# EXTRAIT DU TEXTE:
Dennis Meadows

Dennis Meadows est l’un des auteurs du fameux livre de 1972 "Les limites à la croissance dans un monde fini". Partant de l’idée de bon sens que la croissance indéfinie est impossible dans un monde fini, les auteurs, un groupe de scientifiques du M.I.T. américain, utilisaient une modélisation des interactions entre ressources, technologie, pollution et population au niveau du monde entier pour tenter de caractériser des "avenirs possibles" du système économique, de la population humaine et de la planète. Leurs résultats les amenèrent à alerter sur le risque qu’en continuant un développement économique sans limite, l’humanité risquait d’épuiser les ressources de la planète et même de dépasser la capacité de la nature à se renouveler elle-même.

# LISTE DES ENTRÉES:
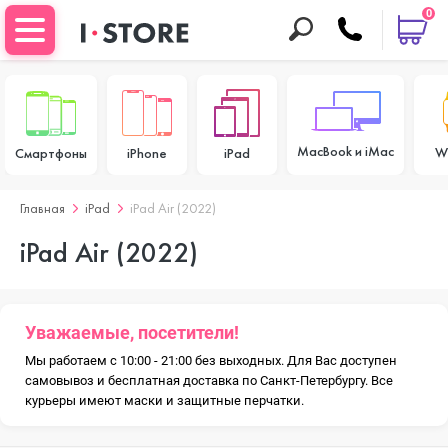
0
MacBook и iMac
W
Смартфоны
iPhone
iPad
Главная
iPad
iPad Air (2022)
iPad Air (2022)
Уважаемые, посетители!
Мы работаем с 10:00 - 21:00 без выходных. Для Вас доступен
самовывоз и бесплатная доставка по Санкт-Петербургу. Все
курьеры имеют маски и защитные перчатки.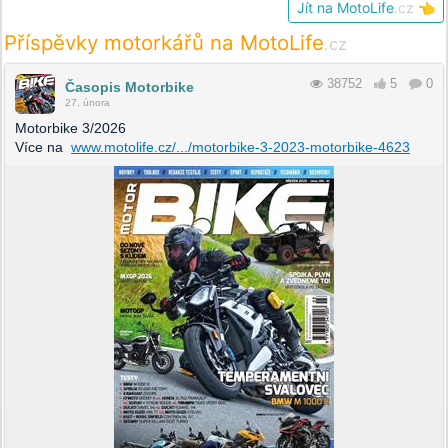
Jít na MotoLife
.cz
👈
Příspěvky motorkářů na MotoLife
.cz
38752
5
0
Časopis Motorbike
27. února
Motorbike 3/2026
Více na
www.motolife.cz/.../motorbike-3-2023-motorbike-4623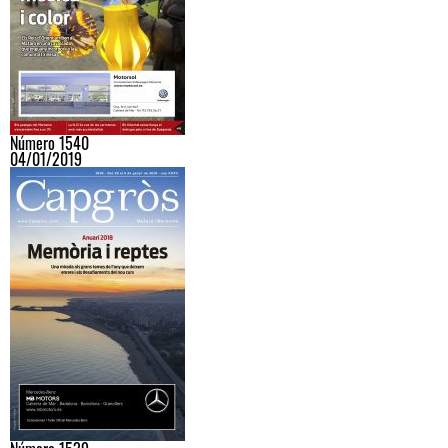
Número 1540
04/01/2019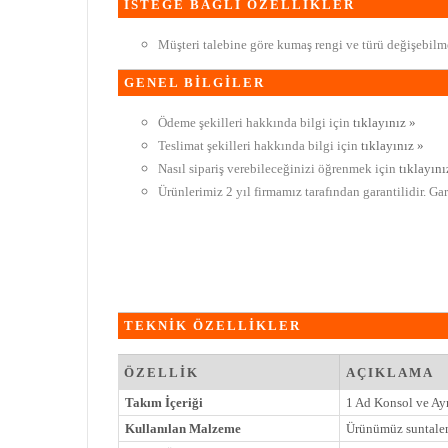
İSTEĞE BAĞLI ÖZELLİKLER
Müşteri talebine göre kumaş rengi ve türü değişebilme
GENEL BİLGİLER
Ödeme şekilleri hakkında bilgi için
tıklayınız »
Teslimat şekilleri hakkında bilgi için
tıklayınız »
Nasıl sipariş verebileceğinizi öğrenmek için
tıklayını
Ürünlerimiz 2 yıl firmamız tarafından garantilidir. Ga
TEKNİK ÖZELLİKLER
ÖZELLİK
AÇIKLAMA
Takım İçeriği
1 Ad Konsol ve Ay
Kullanılan Malzeme
Ürünümüz suntalem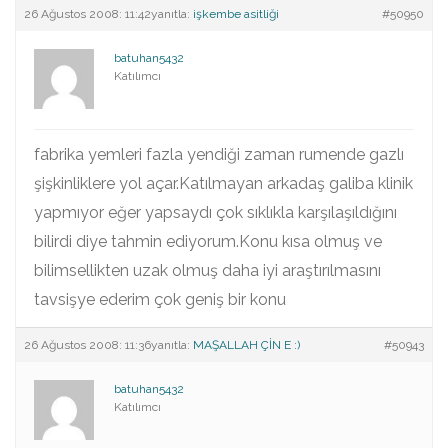
26 Ağustos 2008: 11:42
yanıtla:
işkembe asitliği
#50950
batuhan5432
Katılımcı
fabrika yemleri fazla yendiği zaman rumende gazlı
şişkinliklere yol açar.Katılmayan arkadaş galiba klinik
yapmıyor eğer yapsaydı çok sıklıkla karşılaşıldığını
bilirdi diye tahmin ediyorum.Konu kısa olmuş ve
bilimsellikten uzak olmuş daha iyi araştırılmasını
tavsişye ederim çok geniş bir konu
26 Ağustos 2008: 11:36
yanıtla:
MAŞALLAH ÇİN E :)
#50943
batuhan5432
Katılımcı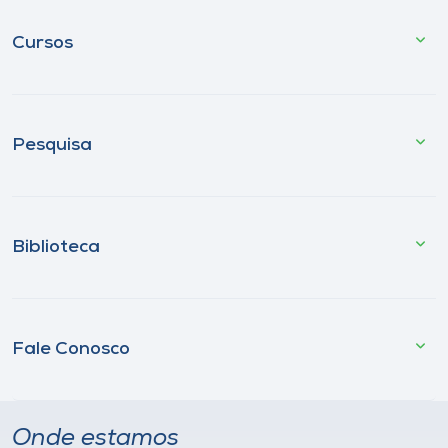
Cursos
Pesquisa
Biblioteca
Fale Conosco
Onde estamos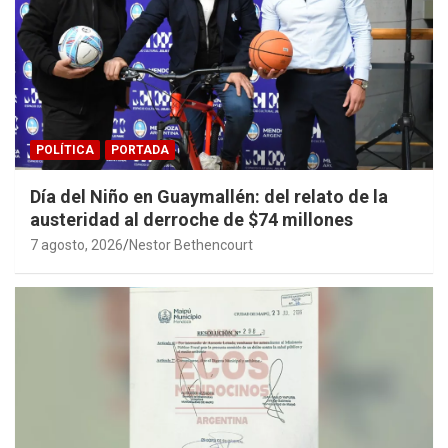
POLÍTICA
PORTADA
Día del Niño en Guaymallén: del relato de la
austeridad al derroche de $74 millones
7 agosto, 2026
Nestor Bethencourt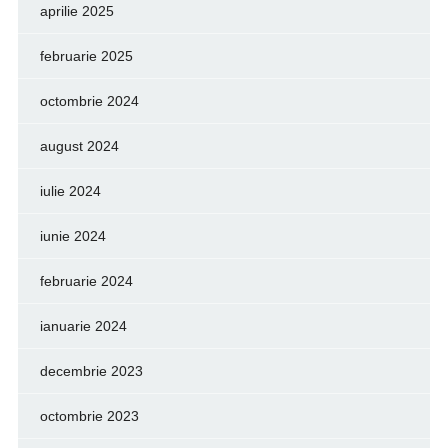
aprilie 2025
februarie 2025
octombrie 2024
august 2024
iulie 2024
iunie 2024
februarie 2024
ianuarie 2024
decembrie 2023
octombrie 2023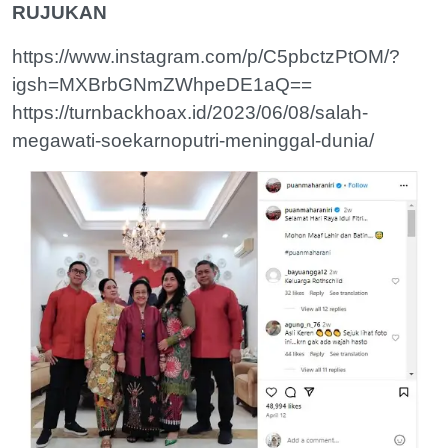
RUJUKAN
https://www.instagram.com/p/C5pbctzPtOM/?
igsh=MXBrbGNmZWhpeDE1aQ==
https://turnbackhoax.id/2023/06/08/salah-
megawati-soekarnoputri-meninggal-dunia/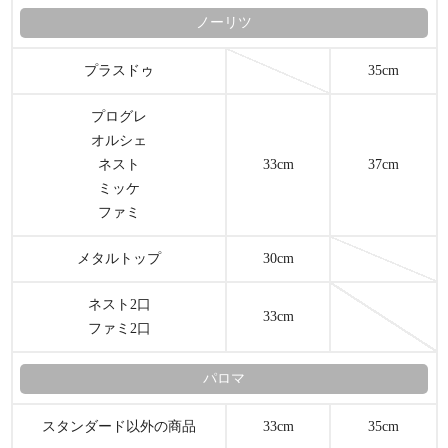
ノーリツ
プラスドゥ
35cm
プログレ
オルシェ
ネスト
33cm
37cm
ミッケ
ファミ
メタルトップ
30cm
ネスト2口
33cm
ファミ2口
パロマ
スタンダード以外の商品
33cm
35cm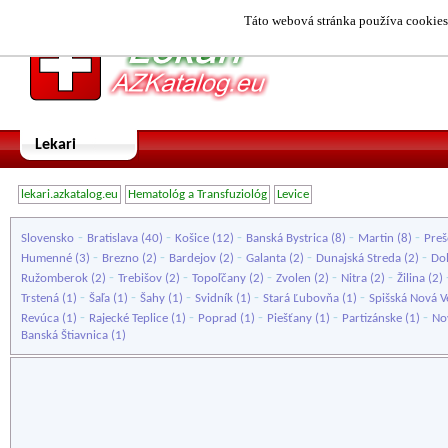
Táto webová stránka používa cookies.
Lekari
lekari.azkatalog.eu
Hematológ a Transfuziológ
Levice
-
-
-
-
-
Slovensko
Bratislava
(40)
Košice
(12)
Banská Bystrica
(8)
Martin
(8)
Preš
-
-
-
-
-
Humenné
(3)
Brezno
(2)
Bardejov
(2)
Galanta
(2)
Dunajská Streda
(2)
Do
-
-
-
-
-
Ružomberok
(2)
Trebišov
(2)
Topoľčany
(2)
Zvolen
(2)
Nitra
(2)
Žilina
(2)
-
-
-
-
-
Trstená
(1)
Šaľa
(1)
Šahy
(1)
Svidník
(1)
Stará Ľubovňa
(1)
Spišská Nová V
-
-
-
-
-
Revúca
(1)
Rajecké Teplice
(1)
Poprad
(1)
Piešťany
(1)
Partizánske
(1)
No
Banská Štiavnica
(1)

# OBJECTIF VISÉ:
Dans le texte sur Dennis Meadows, recopie le passage qui s'ouvre sur les mots contenant "Dennis Meadows est" et se ferme sur "se renouveler elle-même.", en remplaçant "pollution" par "déchets".

# TÂCHE ACCOMPLIE:
Dennis Meadows est l’un des auteurs du fameux livre de 1972 "Les limites à la croissance dans un monde fini". Partant de l’idée de bon sens que la croissance indéfinie est impossible dans un monde fini, les auteurs, un groupe de scientifiques du M.I.T. américain, utilisaient une modélisation des interactions entre ressources, technologie, déchets et population au niveau du monde entier pour tenter de caractériser des "avenirs possibles" du système économique, de la population humaine et de la planète. Leurs résultats les amenèrent à alerter sur le risque qu’en continuant un développement économique sans limite, l’humanité risquait d’épuiser les ressources de la planète et même de dépasser la capacité de la nature à se renouveler elle-même.